[START Records supplied]

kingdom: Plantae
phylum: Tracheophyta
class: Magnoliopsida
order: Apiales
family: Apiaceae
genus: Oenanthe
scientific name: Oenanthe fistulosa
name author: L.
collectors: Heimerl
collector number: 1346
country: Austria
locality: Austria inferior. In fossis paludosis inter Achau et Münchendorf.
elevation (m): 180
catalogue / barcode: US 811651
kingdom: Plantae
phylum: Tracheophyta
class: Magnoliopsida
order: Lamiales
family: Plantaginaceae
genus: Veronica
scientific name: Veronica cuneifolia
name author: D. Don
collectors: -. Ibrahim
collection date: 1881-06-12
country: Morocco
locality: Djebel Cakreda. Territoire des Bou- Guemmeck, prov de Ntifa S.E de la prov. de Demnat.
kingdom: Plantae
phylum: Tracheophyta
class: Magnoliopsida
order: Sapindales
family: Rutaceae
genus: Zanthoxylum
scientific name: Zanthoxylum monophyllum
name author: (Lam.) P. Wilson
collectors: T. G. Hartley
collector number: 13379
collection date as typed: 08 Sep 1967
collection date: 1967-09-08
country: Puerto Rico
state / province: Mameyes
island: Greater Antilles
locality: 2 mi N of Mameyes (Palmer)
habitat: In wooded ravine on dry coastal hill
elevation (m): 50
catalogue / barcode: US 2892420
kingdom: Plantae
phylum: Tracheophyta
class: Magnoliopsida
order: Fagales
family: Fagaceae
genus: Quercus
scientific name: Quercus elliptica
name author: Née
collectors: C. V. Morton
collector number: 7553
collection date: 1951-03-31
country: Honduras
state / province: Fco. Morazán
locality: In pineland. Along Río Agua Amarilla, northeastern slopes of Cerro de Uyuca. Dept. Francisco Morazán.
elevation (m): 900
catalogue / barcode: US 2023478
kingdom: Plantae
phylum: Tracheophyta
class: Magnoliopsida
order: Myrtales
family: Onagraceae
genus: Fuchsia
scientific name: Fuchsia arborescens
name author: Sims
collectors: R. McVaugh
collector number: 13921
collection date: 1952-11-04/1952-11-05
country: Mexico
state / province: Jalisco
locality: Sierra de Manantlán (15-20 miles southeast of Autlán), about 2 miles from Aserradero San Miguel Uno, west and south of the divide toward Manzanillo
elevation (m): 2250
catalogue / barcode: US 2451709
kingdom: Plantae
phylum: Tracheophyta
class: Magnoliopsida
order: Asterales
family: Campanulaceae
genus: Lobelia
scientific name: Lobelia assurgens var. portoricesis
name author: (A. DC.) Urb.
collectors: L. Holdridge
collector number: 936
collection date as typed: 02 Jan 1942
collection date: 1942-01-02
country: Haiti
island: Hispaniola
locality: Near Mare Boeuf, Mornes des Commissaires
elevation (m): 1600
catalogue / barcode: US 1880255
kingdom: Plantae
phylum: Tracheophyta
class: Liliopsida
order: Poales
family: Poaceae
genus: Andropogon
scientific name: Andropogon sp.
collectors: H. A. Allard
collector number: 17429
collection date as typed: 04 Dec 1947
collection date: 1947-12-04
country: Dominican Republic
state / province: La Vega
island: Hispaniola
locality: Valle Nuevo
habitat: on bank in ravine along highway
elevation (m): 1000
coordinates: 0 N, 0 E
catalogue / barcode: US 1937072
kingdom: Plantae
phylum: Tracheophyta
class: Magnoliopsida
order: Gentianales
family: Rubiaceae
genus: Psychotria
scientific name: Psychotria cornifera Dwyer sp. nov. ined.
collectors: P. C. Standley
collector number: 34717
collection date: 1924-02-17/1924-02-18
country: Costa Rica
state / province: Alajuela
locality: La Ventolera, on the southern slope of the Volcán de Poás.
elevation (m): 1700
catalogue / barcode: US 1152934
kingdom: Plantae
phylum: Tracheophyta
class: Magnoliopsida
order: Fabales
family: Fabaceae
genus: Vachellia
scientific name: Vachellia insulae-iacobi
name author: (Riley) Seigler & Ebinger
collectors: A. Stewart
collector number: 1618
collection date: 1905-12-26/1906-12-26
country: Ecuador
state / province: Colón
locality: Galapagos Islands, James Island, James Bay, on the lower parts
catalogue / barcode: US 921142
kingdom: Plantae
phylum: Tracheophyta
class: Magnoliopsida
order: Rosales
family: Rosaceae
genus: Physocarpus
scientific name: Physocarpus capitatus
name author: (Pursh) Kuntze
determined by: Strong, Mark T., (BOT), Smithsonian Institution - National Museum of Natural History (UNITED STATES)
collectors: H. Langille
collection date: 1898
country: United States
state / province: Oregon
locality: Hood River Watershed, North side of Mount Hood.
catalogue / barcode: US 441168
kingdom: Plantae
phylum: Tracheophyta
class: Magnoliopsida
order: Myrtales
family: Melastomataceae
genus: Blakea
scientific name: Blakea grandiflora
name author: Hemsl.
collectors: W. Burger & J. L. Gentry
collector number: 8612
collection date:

[END Records supplied]

### What to do
Present every line of the records above as a numbered list, leaving out any blank lines.

### Full answer
1. kingdom: Plantae
2. phylum: Tracheophyta
3. class: Magnoliopsida
4. order: Apiales
5. family: Apiaceae
6. genus: Oenanthe
7. scientific name: Oenanthe fistulosa
8. name author: L.
9. collectors: Heimerl
10. collector number: 1346
11. country: Austria
12. locality: Austria inferior. In fossis paludosis inter Achau et Münchendorf.
13. elevation (m): 180
14. catalogue / barcode: US 811651
15. kingdom: Plantae
16. phylum: Tracheophyta
17. class: Magnoliopsida
18. order: Lamiales
19. family: Plantaginaceae
20. genus: Veronica
21. scientific name: Veronica cuneifolia
22. name author: D. Don
23. collectors: -. Ibrahim
24. collection date: 1881-06-12
25. country: Morocco
26. locality: Djebel Cakreda. Territoire des Bou- Guemmeck, prov de Ntifa S.E de la prov. de Demnat.
27. kingdom: Plantae
28. phylum: Tracheophyta
29. class: Magnoliopsida
30. order: Sapindales
31. family: Rutaceae
32. genus: Zanthoxylum
33. scientific name: Zanthoxylum monophyllum
34. name author: (Lam.) P. Wilson
35. collectors: T. G. Hartley
36. collector number: 13379
37. collection date as typed: 08 Sep 1967
38. collection date: 1967-09-08
39. country: Puerto Rico
40. state / province: Mameyes
41. island: Greater Antilles
42. locality: 2 mi N of Mameyes (Palmer)
43. habitat: In wooded ravine on dry coastal hill
44. elevation (m): 50
45. catalogue / barcode: US 2892420
46. kingdom: Plantae
47. phylum: Tracheophyta
48. class: Magnoliopsida
49. order: Fagales
50. family: Fagaceae
51. genus: Quercus
52. scientific name: Quercus elliptica
53. name author: Née
54. collectors: C. V. Morton
55. collector number: 7553
56. collection date: 1951-03-31
57. country: Honduras
58. state / province: Fco. Morazán
59. locality: In pineland. Along Río Agua Amarilla, northeastern slopes of Cerro de Uyuca. Dept. Francisco Morazán.
60. elevation (m): 900
61. catalogue / barcode: US 2023478
62. kingdom: Plantae
63. phylum: Tracheophyta
64. class: Magnoliopsida
65. order: Myrtales
66. family: Onagraceae
67. genus: Fuchsia
68. scientific name: Fuchsia arborescens
69. name author: Sims
70. collectors: R. McVaugh
71. collector number: 13921
72. collection date: 1952-11-04/1952-11-05
73. country: Mexico
74. state / province: Jalisco
75. locality: Sierra de Manantlán (15-20 miles southeast of Autlán), about 2 miles from Aserradero San Miguel Uno, west and south of the divide toward Manzanillo
76. elevation (m): 2250
77. catalogue / barcode: US 2451709
78. kingdom: Plantae
79. phylum: Tracheophyta
80. class: Magnoliopsida
81. order: Asterales
82. family: Campanulaceae
83. genus: Lobelia
84. scientific name: Lobelia assurgens var. portoricesis
85. name author: (A. DC.) Urb.
86. collectors: L. Holdridge
87. collector number: 936
88. collection date as typed: 02 Jan 1942
89. collection date: 1942-01-02
90. country: Haiti
91. island: Hispaniola
92. locality: Near Mare Boeuf, Mornes des Commissaires
93. elevation (m): 1600
94. catalogue / barcode: US 1880255
95. kingdom: Plantae
96. phylum: Tracheophyta
97. class: Liliopsida
98. order: Poales
99. family: Poaceae
100. genus: Andropogon
101. scientific name: Andropogon sp.
102. collectors: H. A. Allard
103. collector number: 17429
104. collection date as typed: 04 Dec 1947
105. collection date: 1947-12-04
106. country: Dominican Republic
107. state / province: La Vega
108. island: Hispaniola
109. locality: Valle Nuevo
110. habitat: on bank in ravine along highway
111. elevation (m): 1000
112. coordinates: 0 N, 0 E
113. catalogue / barcode: US 1937072
114. kingdom: Plantae
115. phylum: Tracheophyta
116. class: Magnoliopsida
117. order: Gentianales
118. family: Rubiaceae
119. genus: Psychotria
120. scientific name: Psychotria cornifera Dwyer sp. nov. ined.
121. collectors: P. C. Standley
122. collector number: 34717
123. collection date: 1924-02-17/1924-02-18
124. country: Costa Rica
125. state / province: Alajuela
126. locality: La Ventolera, on the southern slope of the Volcán de Poás.
127. elevation (m): 1700
128. catalogue / barcode: US 1152934
129. kingdom: Plantae
130. phylum: Tracheophyta
131. class: Magnoliopsida
132. order: Fabales
133. family: Fabaceae
134. genus: Vachellia
135. scientific name: Vachellia insulae-iacobi
136. name author: (Riley) Seigler & Ebinger
137. collectors: A. Stewart
138. collector number: 1618
139. collection date: 1905-12-26/1906-12-26
140. country: Ecuador
141. state / province: Colón
142. locality: Galapagos Islands, James Island, James Bay, on the lower parts
143. catalogue / barcode: US 921142
144. kingdom: Plantae
145. phylum: Tracheophyta
146. class: Magnoliopsida
147. order: Rosales
148. family: Rosaceae
149. genus: Physocarpus
150. scientific name: Physocarpus capitatus
151. name author: (Pursh) Kuntze
152. determined by: Strong, Mark T., (BOT), Smithsonian Institution - National Museum of Natural History (UNITED STATES)
153. collectors: H. Langille
154. collection date: 1898
155. country: United States
156. state / province: Oregon
157. locality: Hood River Watershed, North side of Mount Hood.
158. catalogue / barcode: US 441168
159. kingdom: Plantae
160. phylum: Tracheophyta
161. class: Magnoliopsida
162. order: Myrtales
163. family: Melastomataceae
164. genus: Blakea
165. scientific name: Blakea grandiflora
166. name author: Hemsl.
167. collectors: W. Burger & J. L. Gentry
168. collector number: 8612
169. collection date:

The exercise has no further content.